Who knows what else might be going on?
The dead turtle we recently pictured has a break in its shell which looks like it is from a boat strike. Why couldn’t it get out of the way? Maybe it has a belly full of plastic bags and couldn’t submerge to avoid the strike. But if no-one investigates the stomach contents of dead turtles to find out why it died, you can’t make that link and deal with the cause. The cause in this case being plastic bags which we all use to take groceries home.
For those who don’t know, turtles, being otherwise reasonably sensible, have a serious weakness for jellyfish and they get very greedy. A floating plastic bag looks like a jellyfish in the water and they will eat any they see. Plastic in stomachs is not confined to turtles either, seabirds also suffer from eating plastic and from getting it tangled around themselves.
Now plastic is not a ‘natural’ product. It is entirely our creation and therefore our responsibility. It has tremendous advantages to it as a product, and some disadvantages too. The major issue is that some forms do not biodegrade, but get chopped into smaller and smaller pieces and hang around as a kind of toxic soup. More plastic in the belly – less food.
Taking the blame for plastic then, is reasonably easy. Taking the blame for messing about with the climate and ecosystems when the interactions are complex is harder for anyone who doesn’t understand how these systems work.
Unfortunately most people have been conditioned to think of the ocean and the air as an inexhaustible and infinite resource. This is not so. Even the mighty Sol (the sun) at the heart of our solar system will one day exhaust his fuel, contract, explode and die.
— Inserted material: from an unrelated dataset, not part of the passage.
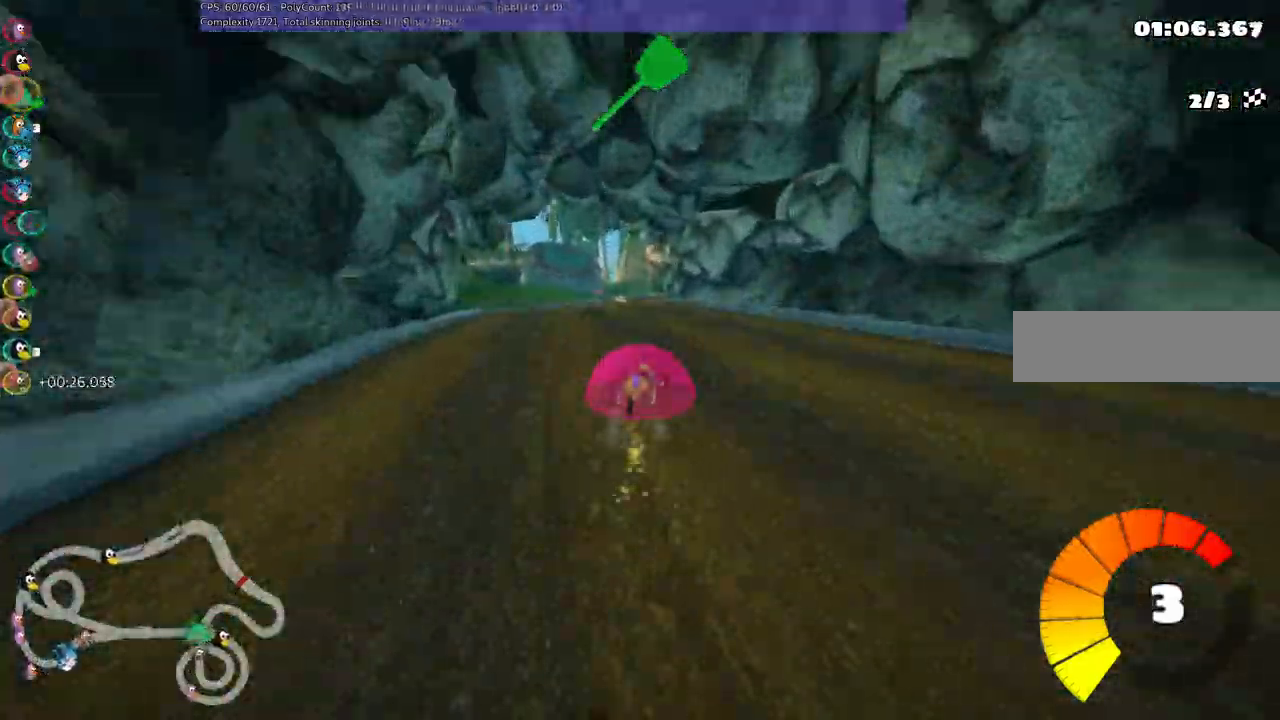
{"keys": ["up"], "events": [[267, "m", "up"], [350, "left", "up"]]}
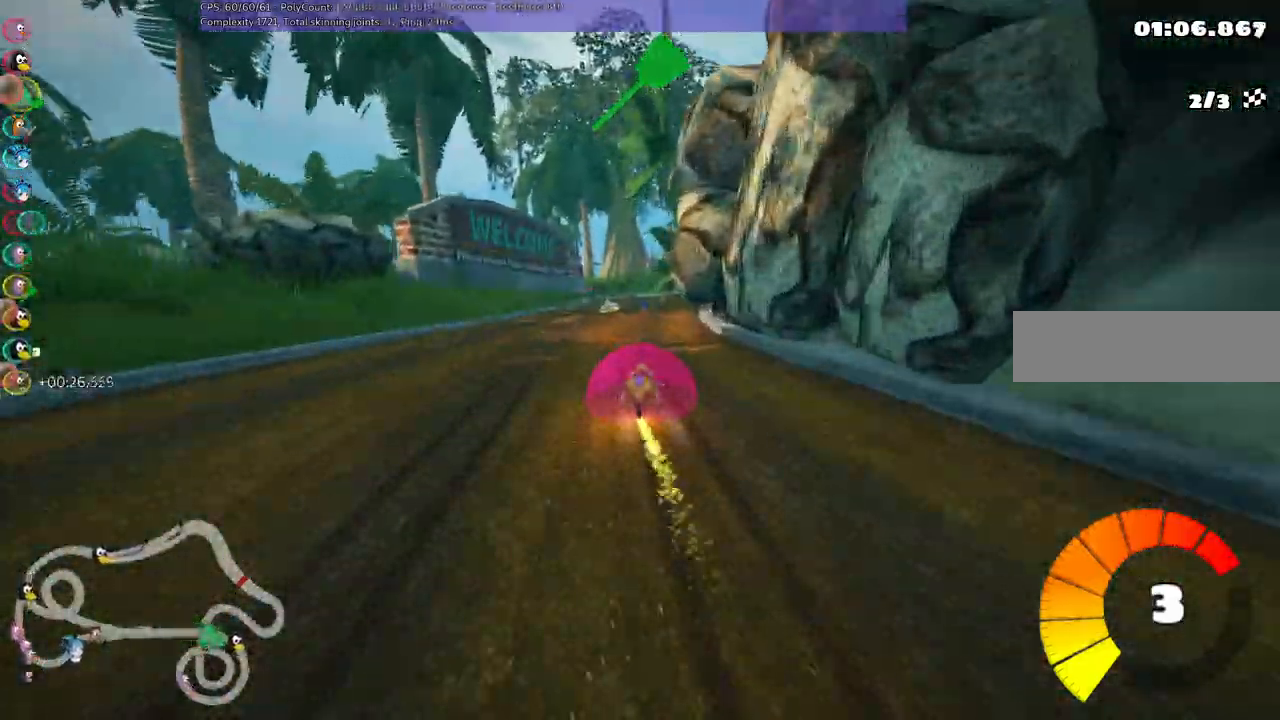
{"keys": ["up"], "events": [[183, "right", "down"], [417, "right", "up"]]}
So to get back to our local situation and a more personal time scale. Yes, the dredging will continue to have an ecological impact long after the initial work is done. The scars on the sea floor and the fine sediment washing about will take a long time to heal and settle. The change in currents due to the Western Basin will change what can grow where. And the dugong may never come back.
The CO2 which in the form of coal we are shipping out of Gladstone Harbour will be burnt overseas and contribute to more intense storms. This gives the people of Gladstone some part of the responsibility for the tragedy in the Philippines. And some part of the responsibility for the more intense and more frequent bushfire season here. And some part of the responsibility for the algae and the dead fish and the dead birds.
I don’t know how much is my responsibility. I only know that I need to do whatever is in my power to reduce the burden on an already overstretched ecosystem.
I accepted blame a long time ago, it’s time for everyone else to do the same.